According to CHADS2 index, one point was assigned for each risk factor except for prior stroke or transient ischemic attack. In our subgroup analysis, differences in CHADS2 scores between groups in the presence and absence of risk factors with one point were ranged between 0.6 and 1.4. In the case of stroke or transient ischemic attack, score difference was 2.3. Since the difference was not much less or greater than the point of risk factors (one or two), it was suggested that anticoagulation intensity was considerably attributed to each risk factor while minimizing effects of other covariates.
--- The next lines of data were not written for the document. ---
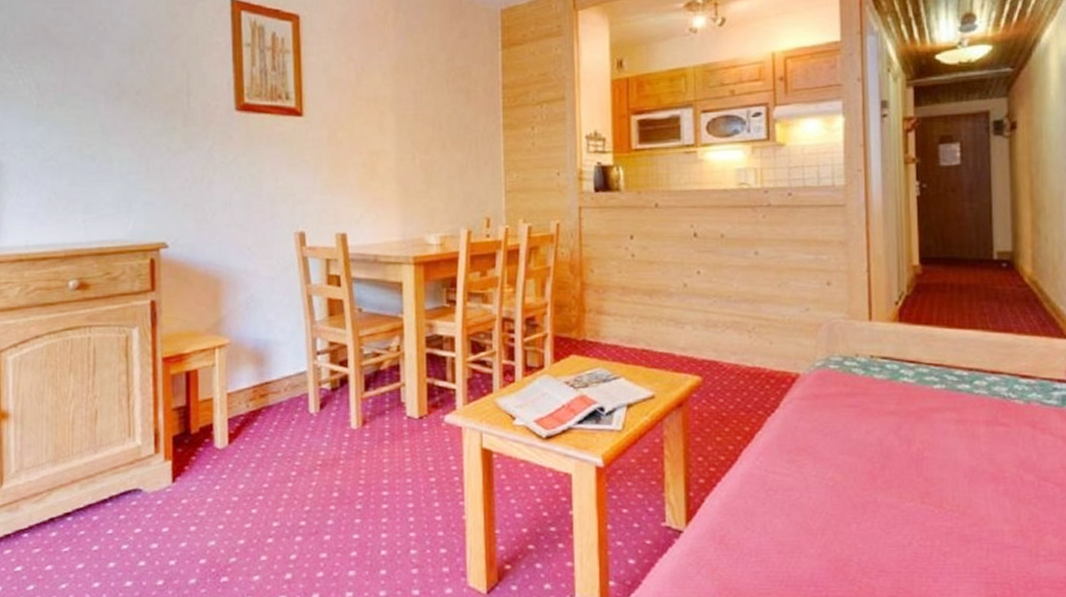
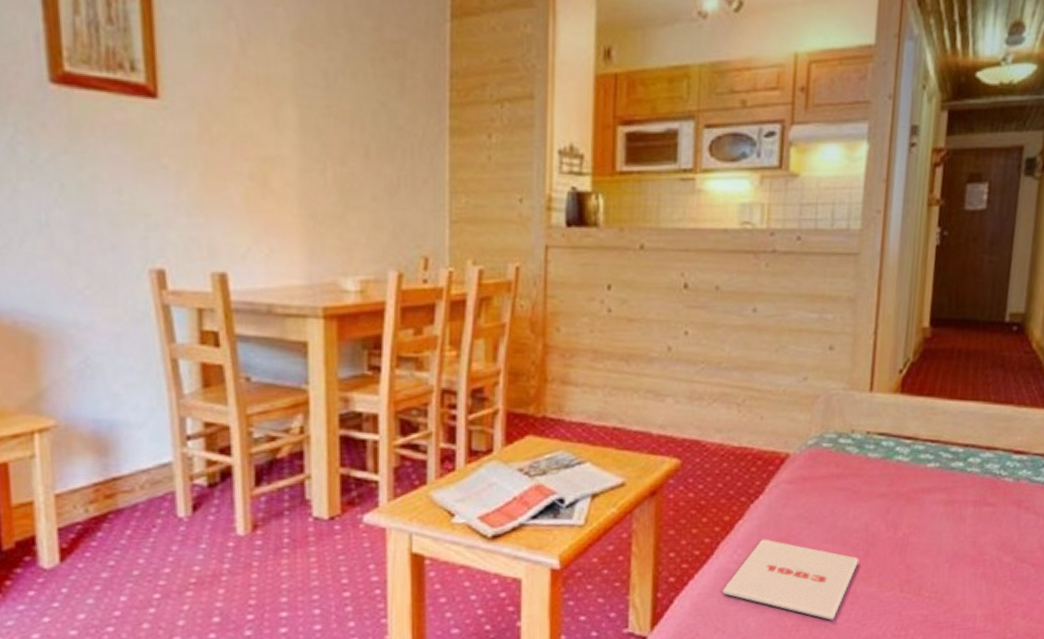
magazine: none [748,448,877,527] -> present [722,539,859,620]

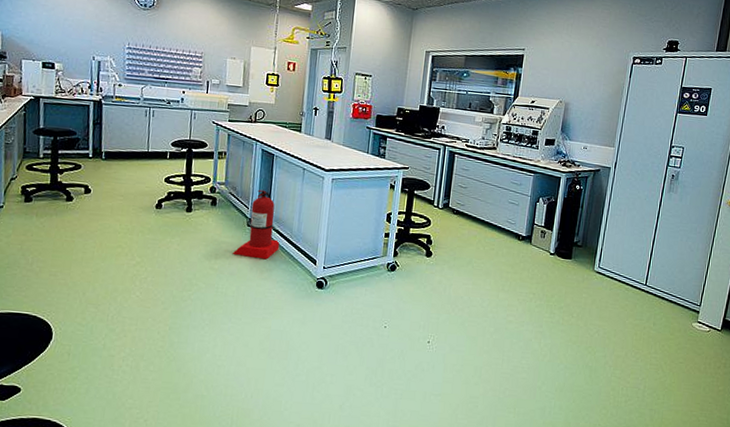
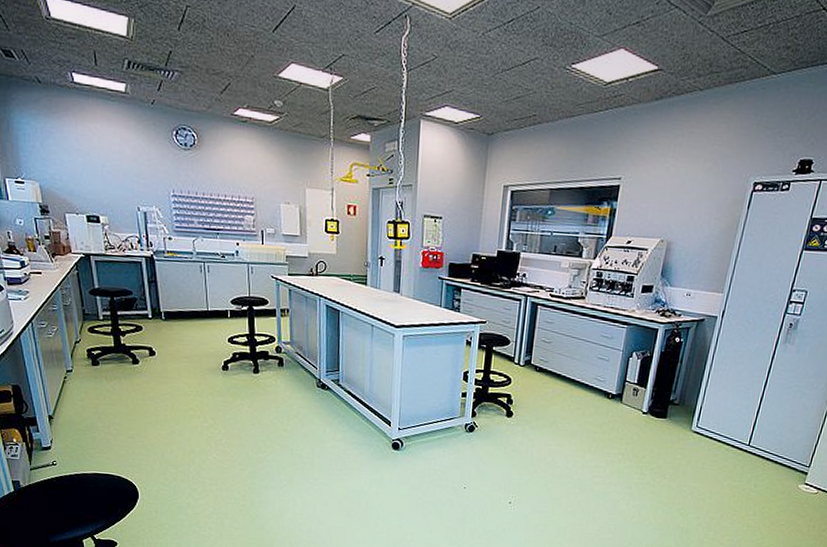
fire extinguisher: present [232,189,280,260] -> none [304,348,352,421]

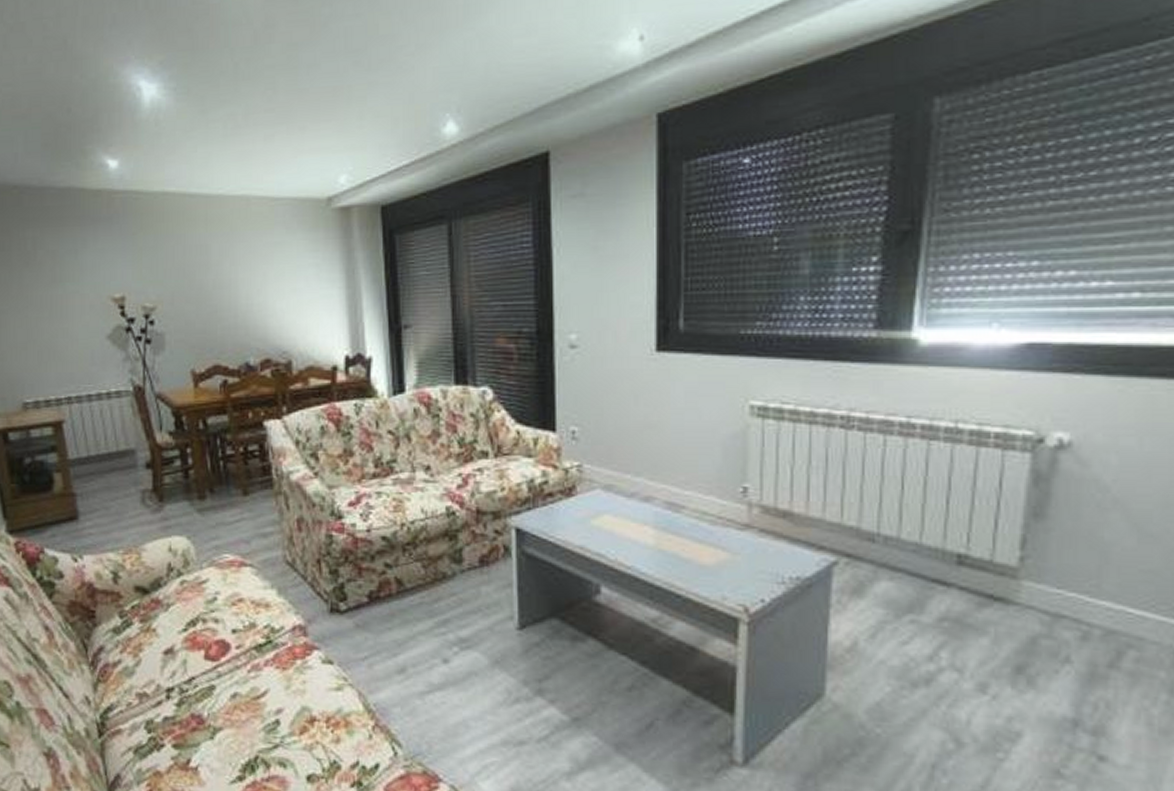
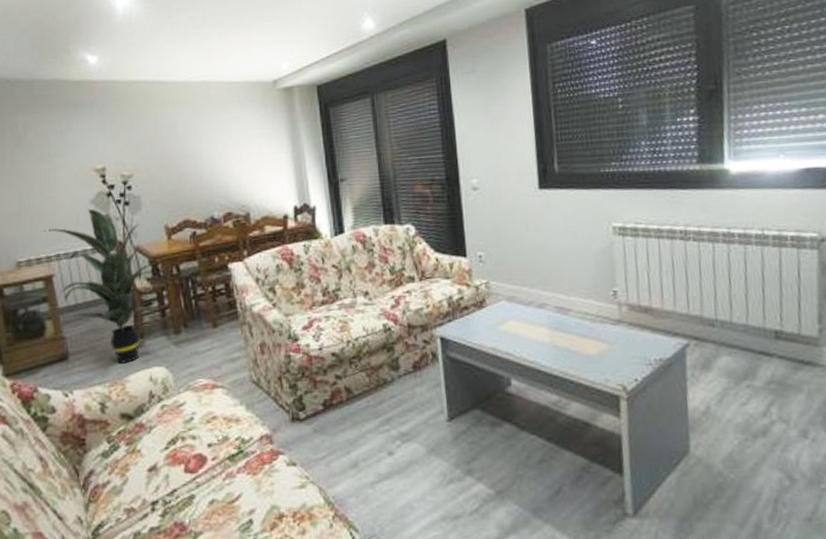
indoor plant: none [54,345,181,529] -> present [44,208,157,363]

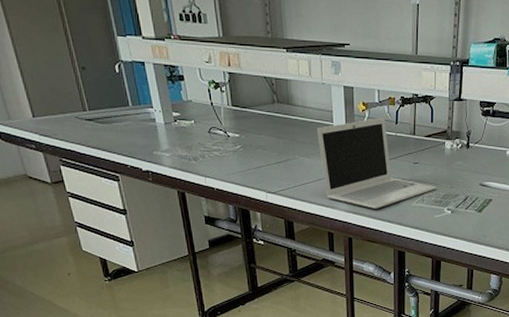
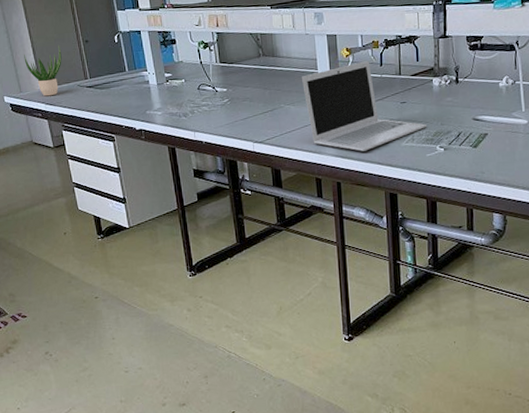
potted plant: none [10,69,56,126] -> present [24,45,62,97]

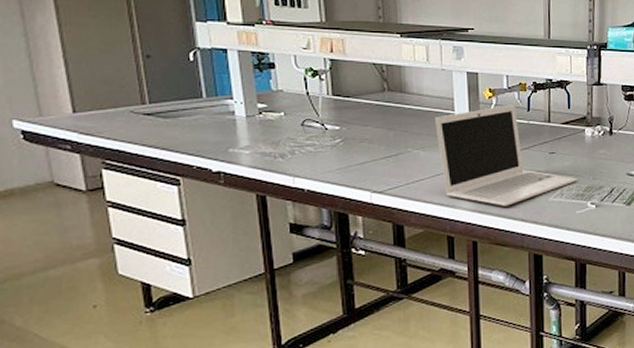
potted plant: present [24,45,62,97] -> none [49,58,109,123]

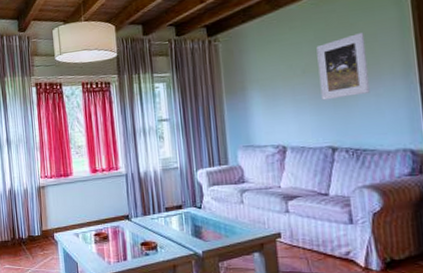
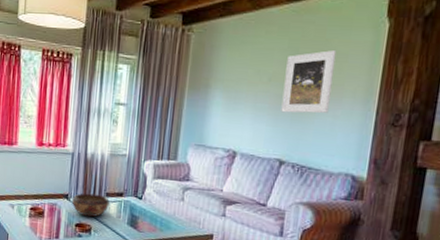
decorative bowl: none [133,210,170,235] -> present [71,193,110,218]

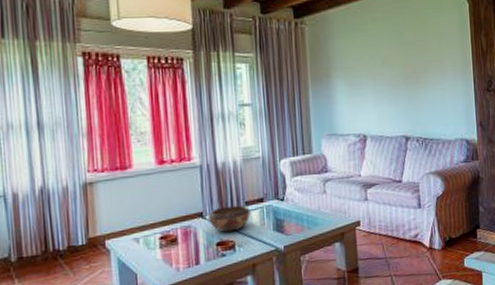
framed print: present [281,50,337,114] -> none [395,31,437,92]

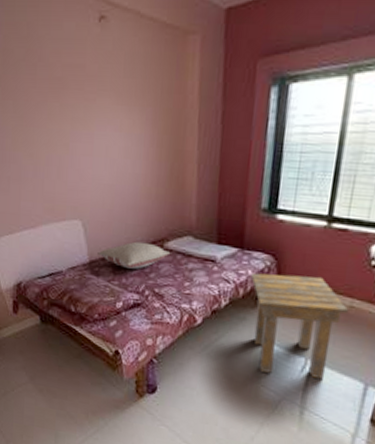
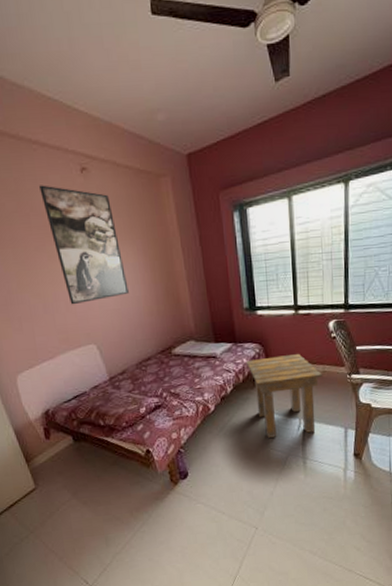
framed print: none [52,32,129,173] -> present [39,185,129,305]
pillow: present [97,241,171,269] -> none [115,352,179,378]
It was reported that the risk of stroke increased up to 2 % and the incidence rate of thromboembolic complications increased to 0.5–0.9 % when catheter ablation was performed on the left atrium [23]. In this study, the target INR of the group that underwent RFCA was determined to be 1.7–2.2, and the HR of complication rates in the patients within this range was 0.32 compared to those outside of this range (CI 0.11–0.90). In a retrospective study of 1133 patients with RFCA, which was conducted in the United States, a narrow range of 2.1–2.5 was recommended [24].

The target INR range in patients with direct current cardioversion was the same as that in patients with catheter ablation. It has been shown that, by keeping the INR within these ranges in patients with cardioversion, complication risks could be significantly reduced by 81 % (HR 0.19, CI 0.04–0.78). Therefore, to minimize the risk of complications for patients with rhythm control procedures, it may be helpful to monitor INR more frequently to achieve stable INR values within the target range.

The present study has the advantages of targeting only NVAF patients and optimizing the target INR by subgroups, but it also has several limitations. The inherent limitation of this retrospective study was that the data on some of the risk factors for complications, such as vitamin K intake and blood pressures, could not be collected. This study was performed in a single center, which might be considered as an additional limitation. Also, recently, CHADS2 was modified to CHA2DS2–VASc score. However, our study population was stratified according to the CHADS2 risk factors because this study was started before establishing the new guideline.

Nevertheless, this is the first long-term follow-up study of a large population to evaluate the optimal therapeutic ranges of warfarin therapy in Korean patients with NVAF. In addition, the method of determining adequate INR levels by using INR-incidence of complications curves might be employed in many clinical settings. An INR of 1.7–2.2 appeared to be associated with the lowest incidence rate of major thromboembolic and bleeding complications. These results support the implementation of less intensive anticoagulation therapy for East Asian populations, including Koreans.

Conclusion

An INR of 1.7–2.2 appeared to be associated with the lowest incidence rate of major thromboembolic and bleeding complications in Korean patients with NVAF.